By January 1841, Manning had been appointed archdeacon by Bishop Shuttleworth of Chichester. In 1842, he published The Unity of the Church a piece intended to compliment and to an extent correct, Gladstone's The State in It's Relations with the Church. That same year he was named select preacher at Oxford, where he came into close contact with the leaders of the Oxford Movement including: John Henry Newman (later Cardinal), William Ward, and Edward Bouverie Pusey. At that time Manning remained firmly a High Church Anglican, with no Roman Catholic sympathies. His anti-papal Gunpowder Plot sermon, given at St. Mary's on Guy Fawkes' Day, November 5, 1843, deeply grieved Newman, who by that time had strong Roman Catholic leanings.

When Newman and Ward converted to Roman Catholicism in 1845, Manning became one of the acknowledged leaders of the High Church Movement. However, during that period he was most closely associated with Gladstone and James Hope (later Hope-Scott). Following a serious illness in the Spring of 1847, Manning made an extended trip to the continent, traveling through Belgium and Germany on his way to Italy.
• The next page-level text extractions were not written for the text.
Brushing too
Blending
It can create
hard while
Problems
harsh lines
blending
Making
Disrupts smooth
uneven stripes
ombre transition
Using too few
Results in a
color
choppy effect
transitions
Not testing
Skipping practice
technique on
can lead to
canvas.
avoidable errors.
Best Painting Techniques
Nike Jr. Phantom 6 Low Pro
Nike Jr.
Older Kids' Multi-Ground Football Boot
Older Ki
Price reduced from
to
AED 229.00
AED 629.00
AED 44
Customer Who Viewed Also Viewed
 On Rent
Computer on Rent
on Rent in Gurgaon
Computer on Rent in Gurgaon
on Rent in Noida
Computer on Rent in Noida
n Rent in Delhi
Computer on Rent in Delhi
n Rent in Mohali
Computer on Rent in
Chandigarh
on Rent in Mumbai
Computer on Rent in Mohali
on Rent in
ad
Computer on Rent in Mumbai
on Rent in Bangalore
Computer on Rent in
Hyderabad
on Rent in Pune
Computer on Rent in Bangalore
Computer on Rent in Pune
While in Rome he met with Newman and had two audiences with Pope Pius IX. The trip left him favorably impressed with the vitality of the Roman Catholic Church in Europe.

On his return to England, Manning found the Anglican Church in disarray and deeply divided over the appointment of Renn Dickson Hampden to the See of Hereford. He quickly assumed a leadership role in the movement to protest that appointment. Manning's name headed the lists of Anglican clergy in opposition which appeared in the newspapers. Following the Hampden controversy, and through the influence of his brother-in-law Samuel Wilberforce, Manning was offered the position of sub-almoner to Queen Victoria, an assignment recognized as a steppingstone to the episcopal bench. He respectfully refused the position.

On March 8, 1850, the Gorham Judgment, handed down by the judicial committee of the privy council, ordered the Bishop of Exeter to install George C. Gorham in the livings at Brampford Speke. The judgment was issued despite the Bishop's concerns about Gorham, a Calvinist theologian, and his views on Baptismal regeneration. Manning saw this as a clear case of governmental interference in a wholly spiritual matter. He saw the issue as vital to the church, and worked vigorously to have the judgment over turned. After failing to have the judgment overturned he attempted to resolve the issue through legislation.